Total Running Time: 40:25


3.939 out of 5.00 (average of 15 ratings)


About the Album:

“Recording The Nylon Curtain exhausted Billy Joel, and even though it had a pair of…hits” AMG with “Pressure” and “Allentown,” it was his first album since 1976’s Turnstiles to fail to generate a top-10 song. His previous two albums had been #1’s and Nylon Curtain’s 2 million in sales were impressive by anyone else’s standards, but were a letdown compared to his three previous albums which had sold at least 7 million each.

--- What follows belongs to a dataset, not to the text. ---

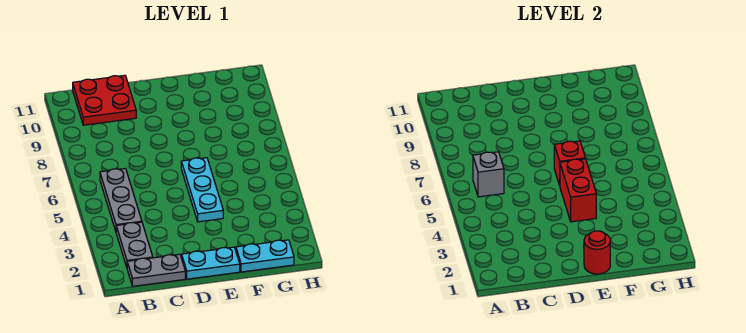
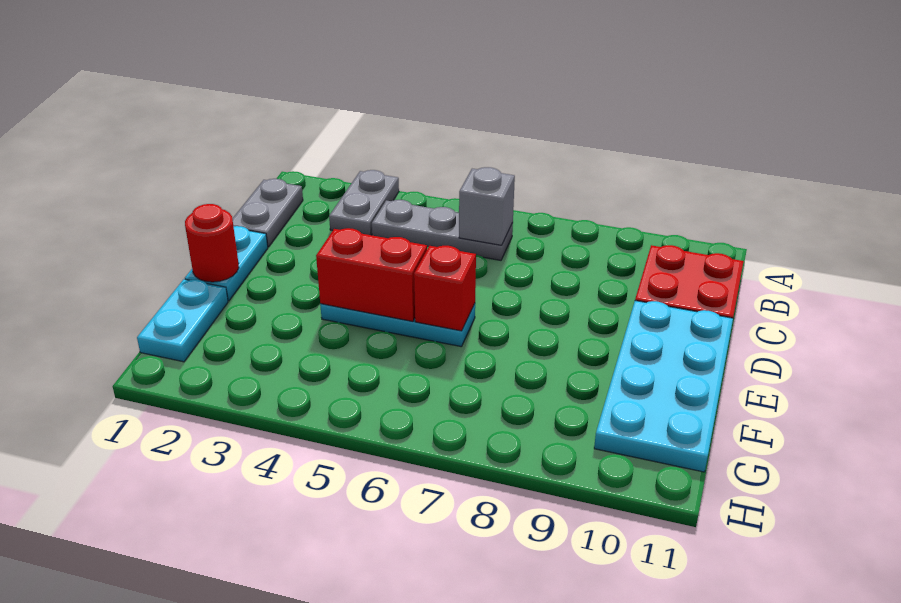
grey 1x2 plate [116,222,153,267] -> grey 1x2 plate turned to [329,170,399,235]
none -> cyan 2x4 plate [594,301,733,472]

“Since he labored so hard at the record, he decided it was time for a break – it was time to record an album just for fun. And that’s how his homage to pre-Beatles pop, An Innocent Man, was conceived: it was designed as a breezy romp through the music of his childhood.” AMG “This collection of barefaced salutes to Otis Redding, Frankie Valli and ‘Stand by Me’ was unabashedly corny in its re-creation of ‘50s pop and ‘60s R&B.” DB

“The opener Easy Money is a slice of Stax/Volt pop-soul, via the Blues Brothers (quite possibly the inspiration for the album).” AMG Elsewhere, “he’s effortlessly spinning out infectious, memorable melodies in a variety of styles, from the Four Seasons send-up Uptown Girl and the soulful Tell Her About It to a pair of doo wop tributes, The Longest Time and Careless Talk.” AMG

“He’s in top form as a craftsman throughout the record. Only once does he stumble on his own ambition (This Night, which appropriates its chorus from Beethoven).” AMG Otherwise, “Joel has rarely sounded so carefree either in performance or writing, possibly due to Christie Lee Brinkley, a supermodel who became his new love prior to An Innocent Man.” AMG “There was no denying the exuberance and joy in what he called his ‘valentine’ to his second (but not last) wife.” DB This is “his Christie Brinkley State of Mind album.” DB “He can’t stop writing about her throughout the album – only three songs, including the haunted title track, aren’t about her in some form or fashion. That giddiness is infectious.” AMG

That’s probably why the album became his biggest in terms of charting singles. “Tell Her About It” was a #1 hit, “Uptown Girl” hit the top 3, and the title cut was also a top-10 hit. Beyond those three, he charted with three more top-40 hits from the album with “The Longest Time,” “Leave a Tender Moment Alone,” and “Keeping the Faith.”